Midway through the show’s final season, upon discovering Hamilton’s character is pregnant, Dean has a heart-to-heart with her about his anxieties about the idea of being a father, and how even as someone who’s accepting and proud of who he is, he’s not sure if he’d be prepared to raise an autistic child himself. It’s a deeply moving scene that conveys thoughts I’ve had myself as an autistic person, and it’s an absolutely remarkable thing to encounter on a basic cable show about the drug trade.
And then, of course, there’s the show’s longest-lasting antagonist, “Breaking Bad”’s Dean Norris as Clay “Uncle-Daddy” Husser, a bisexual Dixie Mafia boss who sports art of his late wife on his coke nail. Norris plays Husser as something akin to a cranked-out Tennessee Williams patriarch, all growls and gold-plated guns and Colonel Sanders accents, and might be having the time of his life more than any other single actor on the show, a tall order.

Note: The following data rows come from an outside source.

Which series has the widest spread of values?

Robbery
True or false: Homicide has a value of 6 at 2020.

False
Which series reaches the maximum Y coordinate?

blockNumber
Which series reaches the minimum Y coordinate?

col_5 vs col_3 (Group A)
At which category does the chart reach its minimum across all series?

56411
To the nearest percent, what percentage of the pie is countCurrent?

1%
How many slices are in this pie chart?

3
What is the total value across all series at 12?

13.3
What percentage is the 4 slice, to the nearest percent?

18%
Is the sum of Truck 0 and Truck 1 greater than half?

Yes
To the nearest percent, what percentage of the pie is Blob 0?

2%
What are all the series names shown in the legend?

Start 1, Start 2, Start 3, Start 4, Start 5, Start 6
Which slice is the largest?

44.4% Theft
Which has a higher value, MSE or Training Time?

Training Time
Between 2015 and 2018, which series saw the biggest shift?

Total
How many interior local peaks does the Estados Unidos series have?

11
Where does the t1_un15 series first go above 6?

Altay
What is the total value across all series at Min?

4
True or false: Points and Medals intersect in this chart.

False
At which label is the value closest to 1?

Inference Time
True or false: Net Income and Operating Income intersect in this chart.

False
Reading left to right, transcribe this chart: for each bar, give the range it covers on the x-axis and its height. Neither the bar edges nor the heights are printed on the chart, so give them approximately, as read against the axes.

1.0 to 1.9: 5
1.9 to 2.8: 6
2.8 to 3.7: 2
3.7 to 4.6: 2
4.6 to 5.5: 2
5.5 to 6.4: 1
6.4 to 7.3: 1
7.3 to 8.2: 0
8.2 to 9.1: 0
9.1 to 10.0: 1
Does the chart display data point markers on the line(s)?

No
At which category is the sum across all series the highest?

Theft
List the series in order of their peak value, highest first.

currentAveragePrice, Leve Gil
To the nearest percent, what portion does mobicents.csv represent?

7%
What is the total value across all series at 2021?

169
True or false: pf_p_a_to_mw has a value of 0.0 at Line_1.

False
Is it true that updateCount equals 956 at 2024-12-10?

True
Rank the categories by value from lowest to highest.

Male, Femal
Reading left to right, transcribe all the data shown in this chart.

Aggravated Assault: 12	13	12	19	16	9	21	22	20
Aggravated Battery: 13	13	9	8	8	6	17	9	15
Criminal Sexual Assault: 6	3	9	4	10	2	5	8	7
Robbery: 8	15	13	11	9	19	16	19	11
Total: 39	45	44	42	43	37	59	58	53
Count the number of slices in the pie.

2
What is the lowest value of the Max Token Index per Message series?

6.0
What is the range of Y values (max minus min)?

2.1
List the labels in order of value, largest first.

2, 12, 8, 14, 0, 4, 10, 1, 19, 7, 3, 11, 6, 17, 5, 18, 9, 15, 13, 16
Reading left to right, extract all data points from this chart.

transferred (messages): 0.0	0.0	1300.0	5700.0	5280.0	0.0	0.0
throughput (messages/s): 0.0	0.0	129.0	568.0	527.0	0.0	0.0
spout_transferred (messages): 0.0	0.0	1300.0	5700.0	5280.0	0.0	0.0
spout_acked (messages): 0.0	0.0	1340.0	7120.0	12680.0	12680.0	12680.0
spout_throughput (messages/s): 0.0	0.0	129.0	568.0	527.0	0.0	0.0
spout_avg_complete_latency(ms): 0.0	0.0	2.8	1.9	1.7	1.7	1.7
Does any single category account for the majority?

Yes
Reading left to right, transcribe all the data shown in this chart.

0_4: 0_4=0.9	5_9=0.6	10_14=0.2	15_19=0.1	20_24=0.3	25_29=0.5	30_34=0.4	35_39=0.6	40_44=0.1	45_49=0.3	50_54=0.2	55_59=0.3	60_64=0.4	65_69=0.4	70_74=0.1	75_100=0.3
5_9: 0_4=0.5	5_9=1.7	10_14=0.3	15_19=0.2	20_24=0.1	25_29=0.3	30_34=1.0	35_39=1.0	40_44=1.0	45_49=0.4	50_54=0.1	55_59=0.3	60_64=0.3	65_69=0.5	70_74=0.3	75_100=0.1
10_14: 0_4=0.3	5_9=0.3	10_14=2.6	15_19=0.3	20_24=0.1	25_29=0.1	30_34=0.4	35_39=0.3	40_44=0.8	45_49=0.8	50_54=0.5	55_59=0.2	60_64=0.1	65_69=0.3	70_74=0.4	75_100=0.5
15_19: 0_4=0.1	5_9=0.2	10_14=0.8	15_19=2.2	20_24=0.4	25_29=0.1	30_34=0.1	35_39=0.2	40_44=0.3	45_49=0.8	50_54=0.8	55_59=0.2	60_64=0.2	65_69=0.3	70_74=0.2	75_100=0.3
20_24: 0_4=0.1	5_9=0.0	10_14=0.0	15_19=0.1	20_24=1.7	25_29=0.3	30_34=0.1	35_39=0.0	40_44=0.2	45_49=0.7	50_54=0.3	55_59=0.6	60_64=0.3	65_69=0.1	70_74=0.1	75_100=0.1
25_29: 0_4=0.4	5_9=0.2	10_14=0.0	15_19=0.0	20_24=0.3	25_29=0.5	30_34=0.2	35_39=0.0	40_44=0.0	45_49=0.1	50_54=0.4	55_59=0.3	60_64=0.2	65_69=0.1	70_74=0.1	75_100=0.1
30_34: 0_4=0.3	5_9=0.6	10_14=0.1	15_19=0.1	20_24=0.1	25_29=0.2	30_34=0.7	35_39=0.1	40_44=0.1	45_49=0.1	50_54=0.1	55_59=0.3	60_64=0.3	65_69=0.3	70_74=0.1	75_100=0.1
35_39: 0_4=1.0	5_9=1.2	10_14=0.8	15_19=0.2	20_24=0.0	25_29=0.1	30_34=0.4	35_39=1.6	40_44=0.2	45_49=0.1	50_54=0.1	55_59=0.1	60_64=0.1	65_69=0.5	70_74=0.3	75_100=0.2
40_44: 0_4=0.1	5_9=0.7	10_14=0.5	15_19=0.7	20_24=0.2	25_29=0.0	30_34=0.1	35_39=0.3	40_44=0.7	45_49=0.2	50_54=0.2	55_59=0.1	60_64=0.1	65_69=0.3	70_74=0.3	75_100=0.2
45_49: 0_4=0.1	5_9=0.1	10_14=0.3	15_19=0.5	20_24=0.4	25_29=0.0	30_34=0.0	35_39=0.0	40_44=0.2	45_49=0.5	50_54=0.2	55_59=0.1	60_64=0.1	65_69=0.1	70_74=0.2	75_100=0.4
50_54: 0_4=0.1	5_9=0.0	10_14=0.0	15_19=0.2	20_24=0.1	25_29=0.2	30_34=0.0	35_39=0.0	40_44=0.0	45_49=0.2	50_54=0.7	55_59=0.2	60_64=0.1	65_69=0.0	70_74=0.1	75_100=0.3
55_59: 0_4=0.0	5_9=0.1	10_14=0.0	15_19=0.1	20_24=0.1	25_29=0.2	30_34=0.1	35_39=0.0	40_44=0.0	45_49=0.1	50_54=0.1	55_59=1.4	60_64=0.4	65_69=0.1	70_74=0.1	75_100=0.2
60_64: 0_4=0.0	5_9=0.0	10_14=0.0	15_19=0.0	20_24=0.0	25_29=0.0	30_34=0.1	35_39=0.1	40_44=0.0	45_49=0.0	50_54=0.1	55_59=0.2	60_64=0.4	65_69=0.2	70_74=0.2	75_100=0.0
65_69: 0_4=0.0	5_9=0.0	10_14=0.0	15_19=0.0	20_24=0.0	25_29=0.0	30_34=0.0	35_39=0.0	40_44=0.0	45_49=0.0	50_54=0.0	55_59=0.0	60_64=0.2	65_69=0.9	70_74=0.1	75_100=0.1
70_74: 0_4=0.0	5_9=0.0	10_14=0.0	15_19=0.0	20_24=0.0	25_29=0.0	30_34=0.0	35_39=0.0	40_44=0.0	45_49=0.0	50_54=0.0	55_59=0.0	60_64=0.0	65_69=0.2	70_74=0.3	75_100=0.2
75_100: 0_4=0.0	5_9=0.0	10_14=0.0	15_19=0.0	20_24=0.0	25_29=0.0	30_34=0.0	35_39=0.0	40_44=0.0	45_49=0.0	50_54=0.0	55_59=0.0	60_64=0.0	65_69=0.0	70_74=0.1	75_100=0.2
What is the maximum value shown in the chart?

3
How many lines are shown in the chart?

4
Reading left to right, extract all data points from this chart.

Perhaps one scene, one of my favorites in the show, best demonstrates its unique blend of camp, character work and perpetual zig-zag plotting. Quiet Ann has been summoned to visit her family, a political dynasty of conservative Cuban-Americans who look down on her. Ann, assuming their reasons are homophobic, eventually loses her temper—only to be told her parents are both gay and act as one another’s beards, and they look down on her for being a criminal.
By the time you read this, “Claws” will have ended its four-season run; I wish I knew enough about the labyrinthine workings of streaming rights to tell you where it might end up next. But it’s exactly the sort of show that becomes many a Netflix browser’s next obsession if placed in the right spot, and after a hell of a run, it would be a perfect capper for it to become the next big binge-watch. An even better capper, of course, would be for more shows to come along that do what it did uniquely well—three-dimensional female characters, a sense of humor and the absurd, and empathy for people with a combination of bad luck and questionable decision-making skills. If anyone decides they want one, some great actors and writers just had their schedule open up.